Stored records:
────────

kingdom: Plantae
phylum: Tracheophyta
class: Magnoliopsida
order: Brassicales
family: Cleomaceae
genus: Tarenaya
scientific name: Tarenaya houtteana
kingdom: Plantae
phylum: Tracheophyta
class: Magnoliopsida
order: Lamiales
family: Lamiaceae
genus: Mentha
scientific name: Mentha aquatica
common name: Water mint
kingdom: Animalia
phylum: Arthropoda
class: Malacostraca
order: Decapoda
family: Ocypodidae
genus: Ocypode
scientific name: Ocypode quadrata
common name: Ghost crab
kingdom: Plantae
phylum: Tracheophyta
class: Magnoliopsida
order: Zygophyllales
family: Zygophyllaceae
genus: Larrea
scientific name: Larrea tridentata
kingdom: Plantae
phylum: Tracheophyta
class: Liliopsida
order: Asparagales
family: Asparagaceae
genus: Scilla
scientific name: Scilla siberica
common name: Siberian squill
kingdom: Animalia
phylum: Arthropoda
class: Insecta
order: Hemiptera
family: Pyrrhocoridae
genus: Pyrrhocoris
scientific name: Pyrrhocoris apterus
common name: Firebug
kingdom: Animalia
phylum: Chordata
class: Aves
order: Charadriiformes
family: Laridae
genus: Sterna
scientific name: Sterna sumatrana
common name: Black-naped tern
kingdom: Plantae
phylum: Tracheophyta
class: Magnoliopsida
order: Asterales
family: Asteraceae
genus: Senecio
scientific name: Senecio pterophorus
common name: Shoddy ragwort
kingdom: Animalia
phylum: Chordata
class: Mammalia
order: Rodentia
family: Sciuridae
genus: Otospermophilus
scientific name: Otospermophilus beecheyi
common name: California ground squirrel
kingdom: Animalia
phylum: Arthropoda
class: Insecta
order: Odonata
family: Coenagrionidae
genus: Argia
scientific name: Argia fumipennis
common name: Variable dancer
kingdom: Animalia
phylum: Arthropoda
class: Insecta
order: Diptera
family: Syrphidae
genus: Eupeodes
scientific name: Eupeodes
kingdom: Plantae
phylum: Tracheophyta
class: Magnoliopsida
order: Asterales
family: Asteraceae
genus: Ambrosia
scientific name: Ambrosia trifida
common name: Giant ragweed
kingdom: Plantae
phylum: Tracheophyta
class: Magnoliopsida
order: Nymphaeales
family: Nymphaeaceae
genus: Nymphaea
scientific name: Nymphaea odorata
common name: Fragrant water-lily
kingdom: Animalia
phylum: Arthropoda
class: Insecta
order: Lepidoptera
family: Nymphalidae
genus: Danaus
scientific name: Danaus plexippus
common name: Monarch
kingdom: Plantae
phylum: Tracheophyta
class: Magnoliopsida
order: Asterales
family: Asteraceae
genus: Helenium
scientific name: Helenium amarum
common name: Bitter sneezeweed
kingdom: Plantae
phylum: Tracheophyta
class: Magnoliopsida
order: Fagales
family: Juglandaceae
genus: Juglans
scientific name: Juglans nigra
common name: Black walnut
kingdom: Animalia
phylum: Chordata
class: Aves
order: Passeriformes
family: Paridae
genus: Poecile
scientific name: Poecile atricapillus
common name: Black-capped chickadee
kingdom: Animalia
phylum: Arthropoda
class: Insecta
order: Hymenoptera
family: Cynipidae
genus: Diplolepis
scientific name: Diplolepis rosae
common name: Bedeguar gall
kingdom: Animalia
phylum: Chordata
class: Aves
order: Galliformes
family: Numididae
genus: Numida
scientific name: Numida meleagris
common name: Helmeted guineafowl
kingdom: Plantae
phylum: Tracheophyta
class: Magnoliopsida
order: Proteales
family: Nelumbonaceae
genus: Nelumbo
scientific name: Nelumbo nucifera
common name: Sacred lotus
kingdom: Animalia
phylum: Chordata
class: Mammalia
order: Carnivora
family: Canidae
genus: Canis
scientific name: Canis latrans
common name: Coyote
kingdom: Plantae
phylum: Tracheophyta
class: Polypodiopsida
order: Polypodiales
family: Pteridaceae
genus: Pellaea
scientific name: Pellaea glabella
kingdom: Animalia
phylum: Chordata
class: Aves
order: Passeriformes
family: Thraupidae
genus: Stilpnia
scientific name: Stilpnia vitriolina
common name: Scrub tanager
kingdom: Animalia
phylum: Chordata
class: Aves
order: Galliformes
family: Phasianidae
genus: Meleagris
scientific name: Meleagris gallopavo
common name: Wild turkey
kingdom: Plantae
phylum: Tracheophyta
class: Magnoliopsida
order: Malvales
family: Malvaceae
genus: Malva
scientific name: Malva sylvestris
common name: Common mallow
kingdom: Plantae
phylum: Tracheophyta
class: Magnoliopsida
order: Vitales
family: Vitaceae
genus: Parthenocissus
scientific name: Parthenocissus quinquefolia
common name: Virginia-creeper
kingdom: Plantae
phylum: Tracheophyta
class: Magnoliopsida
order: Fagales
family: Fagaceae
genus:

────────

Please convert the records above into a Markdown table with the columns "Row" and "Line", one numbered row per line, skipping any blank lines.

EXERCISE RESPONSE:
| Row | Line |
|---|---|
| 1 | kingdom: Plantae |
| 2 | phylum: Tracheophyta |
| 3 | class: Magnoliopsida |
| 4 | order: Brassicales |
| 5 | family: Cleomaceae |
| 6 | genus: Tarenaya |
| 7 | scientific name: Tarenaya houtteana |
| 8 | kingdom: Plantae |
| 9 | phylum: Tracheophyta |
| 10 | class: Magnoliopsida |
| 11 | order: Lamiales |
| 12 | family: Lamiaceae |
| 13 | genus: Mentha |
| 14 | scientific name: Mentha aquatica |
| 15 | common name: Water mint |
| 16 | kingdom: Animalia |
| 17 | phylum: Arthropoda |
| 18 | class: Malacostraca |
| 19 | order: Decapoda |
| 20 | family: Ocypodidae |
| 21 | genus: Ocypode |
| 22 | scientific name: Ocypode quadrata |
| 23 | common name: Ghost crab |
| 24 | kingdom: Plantae |
| 25 | phylum: Tracheophyta |
| 26 | class: Magnoliopsida |
| 27 | order: Zygophyllales |
| 28 | family: Zygophyllaceae |
| 29 | genus: Larrea |
| 30 | scientific name: Larrea tridentata |
| 31 | kingdom: Plantae |
| 32 | phylum: Tracheophyta |
| 33 | class: Liliopsida |
| 34 | order: Asparagales |
| 35 | family: Asparagaceae |
| 36 | genus: Scilla |
| 37 | scientific name: Scilla siberica |
| 38 | common name: Siberian squill |
| 39 | kingdom: Animalia |
| 40 | phylum: Arthropoda |
| 41 | class: Insecta |
| 42 | order: Hemiptera |
| 43 | family: Pyrrhocoridae |
| 44 | genus: Pyrrhocoris |
| 45 | scientific name: Pyrrhocoris apterus |
| 46 | common name: Firebug |
| 47 | kingdom: Animalia |
| 48 | phylum: Chordata |
| 49 | class: Aves |
| 50 | order: Charadriiformes |
| 51 | family: Laridae |
| 52 | genus: Sterna |
| 53 | scientific name: Sterna sumatrana |
| 54 | common name: Black-naped tern |
| 55 | kingdom: Plantae |
| 56 | phylum: Tracheophyta |
| 57 | class: Magnoliopsida |
| 58 | order: Asterales |
| 59 | family: Asteraceae |
| 60 | genus: Senecio |
| 61 | scientific name: Senecio pterophorus |
| 62 | common name: Shoddy ragwort |
| 63 | kingdom: Animalia |
| 64 | phylum: Chordata |
| 65 | class: Mammalia |
| 66 | order: Rodentia |
| 67 | family: Sciuridae |
| 68 | genus: Otospermophilus |
| 69 | scientific name: Otospermophilus beecheyi |
| 70 | common name: California ground squirrel |
| 71 | kingdom: Animalia |
| 72 | phylum: Arthropoda |
| 73 | class: Insecta |
| 74 | order: Odonata |
| 75 | family: Coenagrionidae |
| 76 | genus: Argia |
| 77 | scientific name: Argia fumipennis |
| 78 | common name: Variable dancer |
| 79 | kingdom: Animalia |
| 80 | phylum: Arthropoda |
| 81 | class: Insecta |
| 82 | order: Diptera |
| 83 | family: Syrphidae |
| 84 | genus: Eupeodes |
| 85 | scientific name: Eupeodes |
| 86 | kingdom: Plantae |
| 87 | phylum: Tracheophyta |
| 88 | class: Magnoliopsida |
| 89 | order: Asterales |
| 90 | family: Asteraceae |
| 91 | genus: Ambrosia |
| 92 | scientific name: Ambrosia trifida |
| 93 | common name: Giant ragweed |
| 94 | kingdom: Plantae |
| 95 | phylum: Tracheophyta |
| 96 | class: Magnoliopsida |
| 97 | order: Nymphaeales |
| 98 | family: Nymphaeaceae |
| 99 | genus: Nymphaea |
| 100 | scientific name: Nymphaea odorata |
| 101 | common name: Fragrant water-lily |
| 102 | kingdom: Animalia |
| 103 | phylum: Arthropoda |
| 104 | class: Insecta |
| 105 | order: Lepidoptera |
| 106 | family: Nymphalidae |
| 107 | genus: Danaus |
| 108 | scientific name: Danaus plexippus |
| 109 | common name: Monarch |
| 110 | kingdom: Plantae |
| 111 | phylum: Tracheophyta |
| 112 | class: Magnoliopsida |
| 113 | order: Asterales |
| 114 | family: Asteraceae |
| 115 | genus: Helenium |
| 116 | scientific name: Helenium amarum |
| 117 | common name: Bitter sneezeweed |
| 118 | kingdom: Plantae |
| 119 | phylum: Tracheophyta |
| 120 | class: Magnoliopsida |
| 121 | order: Fagales |
| 122 | family: Juglandaceae |
| 123 | genus: Juglans |
| 124 | scientific name: Juglans nigra |
| 125 | common name: Black walnut |
| 126 | kingdom: Animalia |
| 127 | phylum: Chordata |
| 128 | class: Aves |
| 129 | order: Passeriformes |
| 130 | family: Paridae |
| 131 | genus: Poecile |
| 132 | scientific name: Poecile atricapillus |
| 133 | common name: Black-capped chickadee |
| 134 | kingdom: Animalia |
| 135 | phylum: Arthropoda |
| 136 | class: Insecta |
| 137 | order: Hymenoptera |
| 138 | family: Cynipidae |
| 139 | genus: Diplolepis |
| 140 | scientific name: Diplolepis rosae |
| 141 | common name: Bedeguar gall |
| 142 | kingdom: Animalia |
| 143 | phylum: Chordata |
| 144 | class: Aves |
| 145 | order: Galliformes |
| 146 | family: Numididae |
| 147 | genus: Numida |
| 148 | scientific name: Numida meleagris |
| 149 | common name: Helmeted guineafowl |
| 150 | kingdom: Plantae |
| 151 | phylum: Tracheophyta |
| 152 | class: Magnoliopsida |
| 153 | order: Proteales |
| 154 | family: Nelumbonaceae |
| 155 | genus: Nelumbo |
| 156 | scientific name: Nelumbo nucifera |
| 157 | common name: Sacred lotus |
| 158 | kingdom: Animalia |
| 159 | phylum: Chordata |
| 160 | class: Mammalia |
| 161 | order: Carnivora |
| 162 | family: Canidae |
| 163 | genus: Canis |
| 164 | scientific name: Canis latrans |
| 165 | common name: Coyote |
| 166 | kingdom: Plantae |
| 167 | phylum: Tracheophyta |
| 168 | class: Polypodiopsida |
| 169 | order: Polypodiales |
| 170 | family: Pteridaceae |
| 171 | genus: Pellaea |
| 172 | scientific name: Pellaea glabella |
| 173 | kingdom: Animalia |
| 174 | phylum: Chordata |
| 175 | class: Aves |
| 176 | order: Passeriformes |
| 177 | family: Thraupidae |
| 178 | genus: Stilpnia |
| 179 | scientific name: Stilpnia vitriolina |
| 180 | common name: Scrub tanager |
| 181 | kingdom: Animalia |
| 182 | phylum: Chordata |
| 183 | class: Aves |
| 184 | order: Galliformes |
| 185 | family: Phasianidae |
| 186 | genus: Meleagris |
| 187 | scientific name: Meleagris gallopavo |
| 188 | common name: Wild turkey |
| 189 | kingdom: Plantae |
| 190 | phylum: Tracheophyta |
| 191 | class: Magnoliopsida |
| 192 | order: Malvales |
| 193 | family: Malvaceae |
| 194 | genus: Malva |
| 195 | scientific name: Malva sylvestris |
| 196 | common name: Common mallow |
| 197 | kingdom: Plantae |
| 198 | phylum: Tracheophyta |
| 199 | class: Magnoliopsida |
| 200 | order: Vitales |
| 201 | family: Vitaceae |
| 202 | genus: Parthenocissus |
| 203 | scientific name: Parthenocissus quinquefolia |
| 204 | common name: Virginia-creeper |
| 205 | kingdom: Plantae |
| 206 | phylum: Tracheophyta |
| 207 | class: Magnoliopsida |
| 208 | order: Fagales |
| 209 | family: Fagaceae |
| 210 | genus: |